I'll argue again that the two trends of IP concerns and R&D time scales will drive the emergence of a market in desktop gene synthesis machines, whether you call them "desktop gene printers" or  something else.  This weekend at SciFoo, Drew Endy suggested such instruments are a long ways off.  Drew has been paying more attention to the specific engineering details of this than I have, if for no other reason that his involvement in Codon, but, in addition to my own work, I think that there are enough technological bits and pieces already demonstrated in the literature that we could see a desktop instrument sooner rather than later; that is, if a market truly exists. 

Environmental Effects of Growing Energy Crops

News this week that the dead zone in the Gulf of Mexico, caused by agricultural run-off from the mid-west, is again this year going to be quite large.

There is some disagreement about exactly how large.  A article from Minnesota Public Radio leads off with: "A scientist with the National Oceanic and Atmospheric Administration, NOAA, says this summer's dead zone could be as large as 8500 square miles. That's 77 percent larger than the average size of the dead zone over the last two decades."

The article continues:

The issue of nitrogen is especially important this year because it's the main fertilizer used on the nation's corn crop.

U.S. farmers this spring planted one of their largest corn crops ever, up almost 20 percent from a year ago. Much of the increase will go to meet the demands of the ethanol industry.

Runoff from farm fields carries nitrogen into streams and rivers and eventually the Gulf of Mexico. NOAA's David Whitall says the corn-biofuels-dead zone link is one area researchers will examine as they search for answers.

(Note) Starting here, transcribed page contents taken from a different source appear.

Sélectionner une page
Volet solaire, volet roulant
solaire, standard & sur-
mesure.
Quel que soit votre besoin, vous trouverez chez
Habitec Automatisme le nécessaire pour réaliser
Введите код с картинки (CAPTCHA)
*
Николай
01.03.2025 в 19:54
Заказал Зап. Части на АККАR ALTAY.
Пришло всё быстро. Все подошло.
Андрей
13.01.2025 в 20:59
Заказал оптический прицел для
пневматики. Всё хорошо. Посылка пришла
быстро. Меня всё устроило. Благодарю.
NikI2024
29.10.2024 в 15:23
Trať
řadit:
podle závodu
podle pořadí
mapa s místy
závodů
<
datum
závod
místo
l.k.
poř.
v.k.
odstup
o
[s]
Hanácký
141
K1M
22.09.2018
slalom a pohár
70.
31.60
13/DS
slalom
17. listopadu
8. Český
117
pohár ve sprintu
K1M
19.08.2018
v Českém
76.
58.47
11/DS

...One federal study says if ethanol production continues to expand, nitrogen loads to the Gulf could increase another 30 percent.

At CNN, on the other hand, the size of the dead zone is portrayed somewhat differently:

The oxygen-poor "dead zone" off the Louisiana and Texas coasts isn't quite as big as predicted this year, but it is still the third-largest ever mapped, a scientist said Saturday.

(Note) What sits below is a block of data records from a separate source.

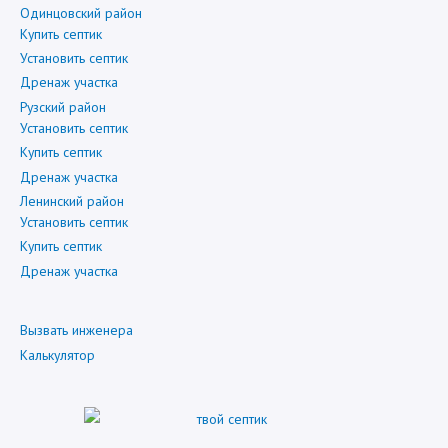
Одинцовский район
Купить септик
Установить септик
Дренаж участка
Рузский район
Установить септик
Купить септик
Дренаж участка
Ленинский район
Установить септик
Купить септик
Дренаж участка
Вызвать инженера
Калькулятор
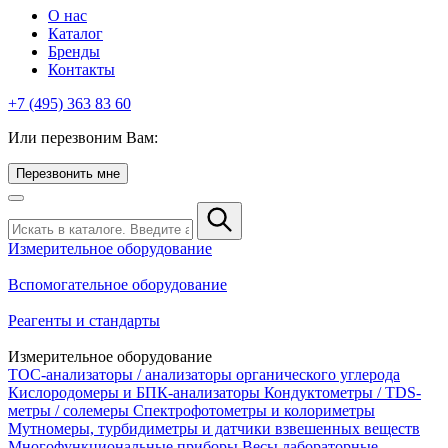
О нас
Каталог
Бренды
Контакты
+7 (495) 363 83 60
Или перезвоним Вам:
Перезвонить мне
Измерительное оборудование
Вспомогательное оборудование
Реагенты и стандарты
Измерительное оборудование
TOC-анализаторы / анализаторы органического углерода
Кислородомеры и БПК-анализаторы
Кондуктометры / TDS-
метры / солемеры
Спектрофотометры и колориметры
Мутномеры, турбидиметры и датчики взвешенных веществ
Многофункциональные приборы
Весы лабораторные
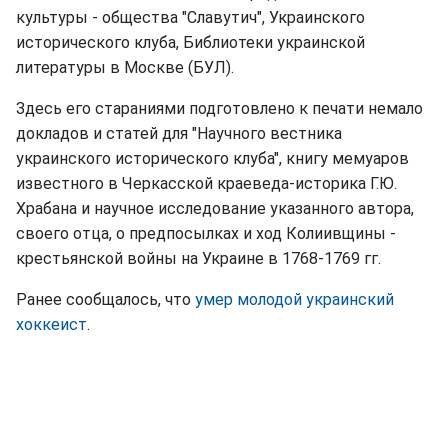
культуры - общества "Славутич", Украинского
исторического клуба, Библиотеки украинской
литературы в Москве (БУЛ).
Здесь его стараниями подготовлено к печати немало
докладов и статей для "Научного вестника
украинского исторического клуба", книгу мемуаров
известного в Черкасской краеведа-историка Г.Ю.
Храбана и научное исследование указанного автора,
своего отца, о предпосылках и ход Колиивщины -
крестьянской войны на Украине в 1768-1769 гг.
Ранее сообщалось, что
умер молодой украинский
хоккеист
.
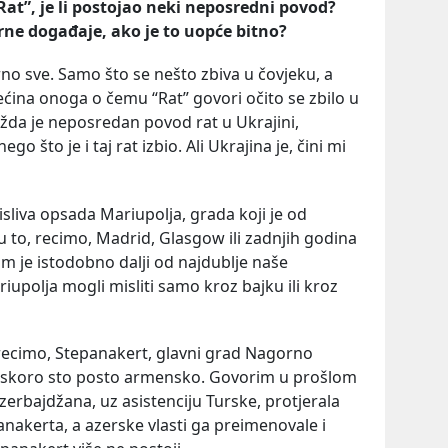
Rat
”,
je
li
postojao
neki
neposredni
povod
?
rne
doga
đ
aje
,
ako
je
to
uop
ć
e
bitno
?
rno sve. Samo što se nešto zbiva u čovjeku, a
ćina onoga o čemu “Rat” govori očito se zbilo u
da je neposredan povod rat u Ukrajini,
 što je i taj rat izbio. Ali Ukrajina je, čini mi
iva opsada Mariupolja, grada koji je od
 to, recimo, Madrid, Glasgow ili zadnjih godina
am je istodobno dalji od najdublje naše
iupolja mogli misliti samo kroz bajku ili kroz
i, recimo, Stepanakert, glavni grad Nagorno
lo skoro sto posto armensko. Govorim u prošlom
zerbajdžana, uz asistenciju Turske, protjerala
nakerta, a azerske vlasti ga preimenovale i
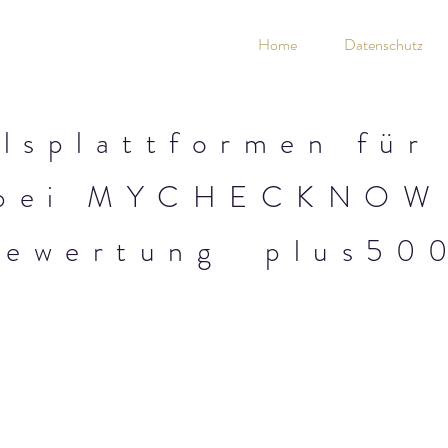
Home
Datenschutz
lsplattformen für
bei MYCHECKNOW
Bewertung plus50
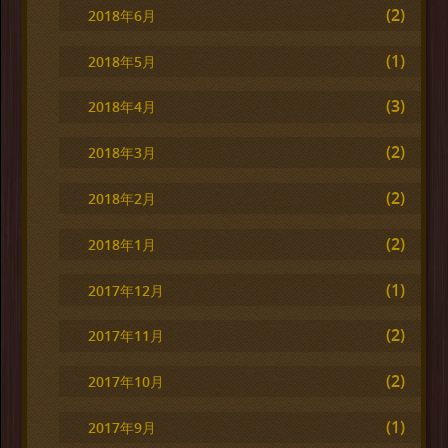
(2)
2018年6月
(1)
2018年5月
(3)
2018年4月
(2)
2018年3月
(2)
2018年2月
(2)
2018年1月
(1)
2017年12月
(2)
2017年11月
(2)
2017年10月
(1)
2017年9月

...The 7,900-square-mile area with almost no oxygen, a condition called hypoxia, is about the size of Connecticut and Delaware together. The Louisiana-Texas dead zone is the world's second-largest hypoxic area, she said.

This year's is about 7.5 percent smaller than [had been] predicted, judging by nitrogen content in the Mississippi River watershed.

[Previous predictions were] about 8,540 square miles, which would have made it the largest measured in at least 22 years. More storms than normal may have reduced hypoxia by keeping the waters roiled.

No mention at CNN of any role any role in the dead zone of biofuels.  The difference between the numbers cited by the two sources is less than 5%, which probably isn't a big deal, especially give then fact that neither article cites error bars.  But there is a difference in focus.  On the one hand, the dead zone is bigger than ever, on the other, not so bad.  Corn acres are certainly up in the U.S., and the effects of the consequent increase in irrigation and fertilizer use is something to keep an eye on.